With this point, it’s important to keep in mind that if the person who cheated does not feel genuine remorse for his or her behavior, he or she is not likely to stop the behavior and is likely to continue to cheat.
In summary, the following bullet points make up common relationship problems as well as their antidotes:
1. Instead of arguing: very briefly describing/observing what has happened and stating how you feel about it, using feeling words (happy, angry, sad, remorseful) and then stopping.
2. Stating own position but leaving room that the other may feel differently about the issue – not here is what I want or think, end of discussion. Instead: “Here is what I would like, but how would that be for you?
3. Instead of not supporting the other’s feelings: support and validate the other person’s feelings. Each partner needs to treat the other person’s feelings and needs as valid and important: “I don’t blame you for feeling that way.
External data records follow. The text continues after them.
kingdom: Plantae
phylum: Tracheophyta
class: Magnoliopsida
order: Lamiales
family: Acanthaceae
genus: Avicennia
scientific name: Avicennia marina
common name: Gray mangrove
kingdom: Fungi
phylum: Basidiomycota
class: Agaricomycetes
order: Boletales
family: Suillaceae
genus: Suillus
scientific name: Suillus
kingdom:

A second cat is really important to you and I don’t want one, so I don’t blame you for being angry with me”.
4. Acknowledging that what the other person is wanting/thinking/feeling is reasonable based on what is important to the other person – even if you disagree or feel different.
5. Support feelings but not always how the other deals with their feelings: “I don’t blame you for feeling angry at me and sad, but dealing with it by pressuring and scolding me is not OK”.
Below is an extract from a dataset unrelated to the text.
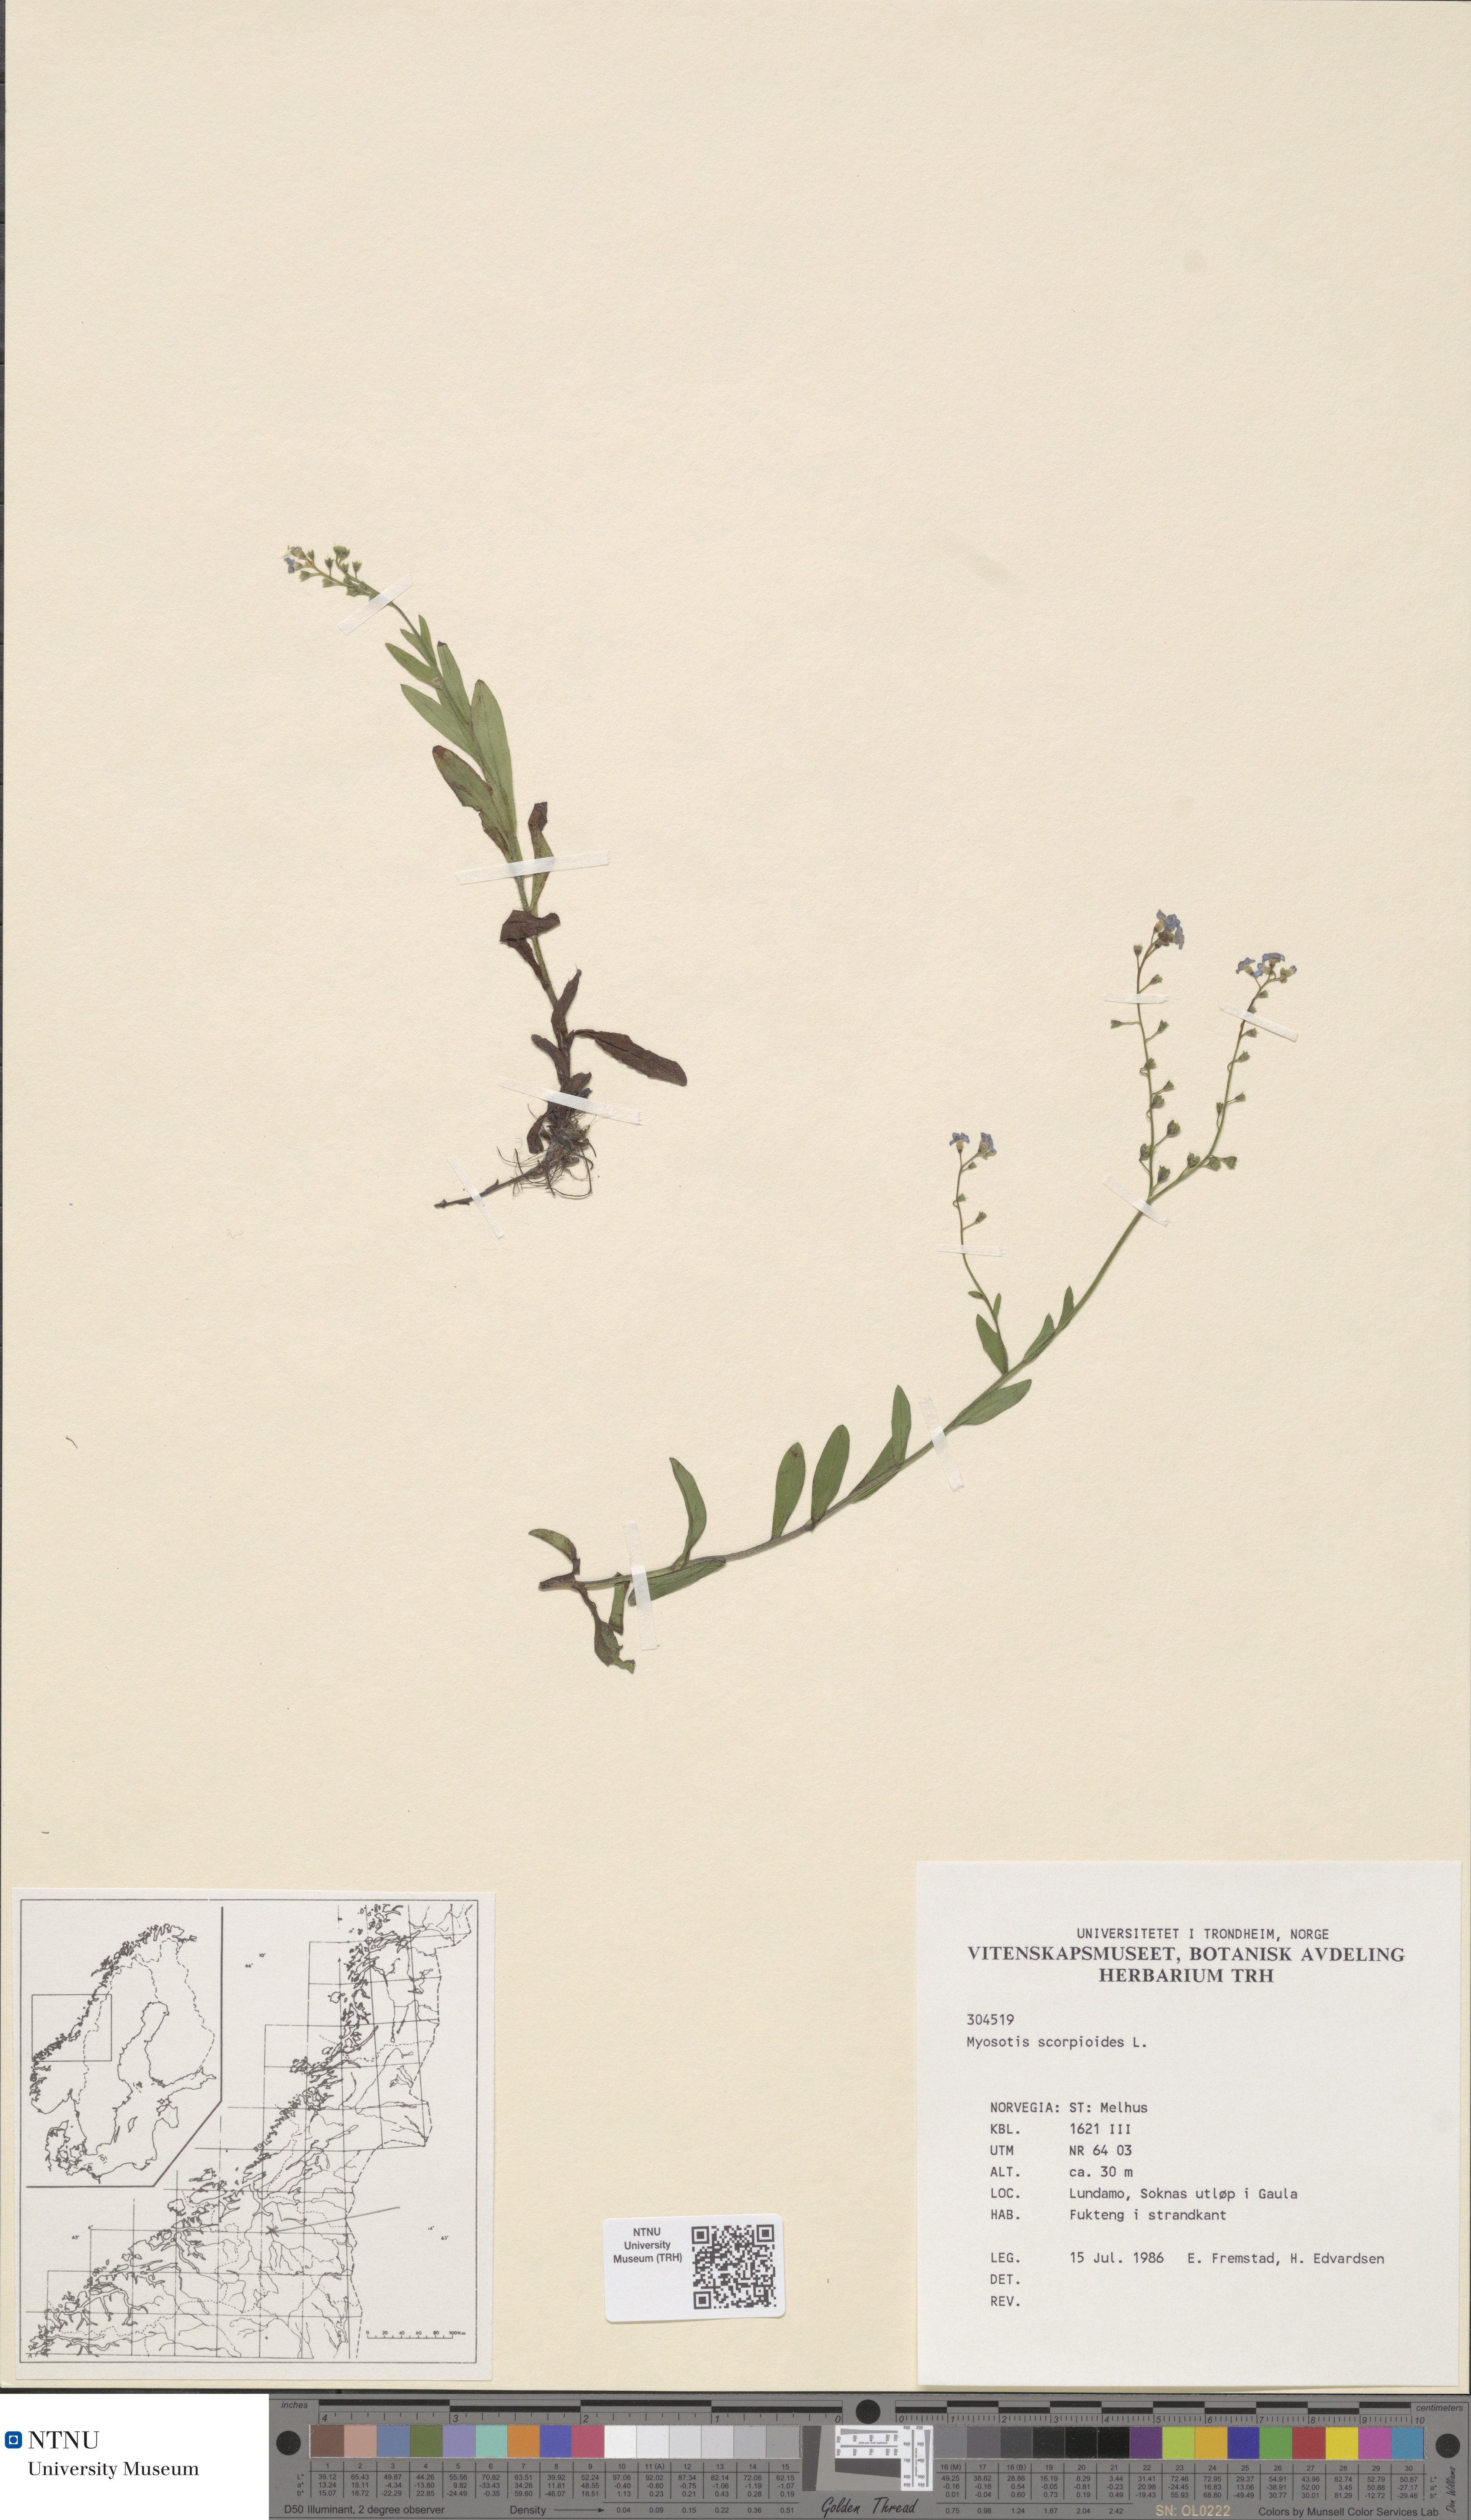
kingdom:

6. Instead of reactively letting the other’s feelings control you or alternatively treating the other as if their feelings are not important: factor in the other person’s wishes/feelings/priorities in decision-making process but not being controlled by the other person’s wishes, never giving up autonomy for partner.
7. Repairing broken trust: From a long-term perspective, the person who had the affair needs to get to the bottom of why the cheated and resolve this. If this person minimizes the affair or has no remorse about it, the cheating is not likely to stop. From a short-term perspective, a series of actions can help, ranging from cutting off all communication with the third party involved in the affair to reporting even minimal flirting that in the past may have seemed too incidental to mention.
These ideas are often difficult to implement and apply, and a good psychotherapist can often prove invaluable in helping you to make the changes necessary in order to really follow through with these suggestions and understandings.
The suggestions and ideas in this article come from my take on the ideas of Marvin Skorman, MA LMHC, who has devoted much of his life to building on Dr. Habib Davanloo’s (2000) Intensive Short-Term Dynamic Psychotherapy (ISTDP), a form of psychotherapy.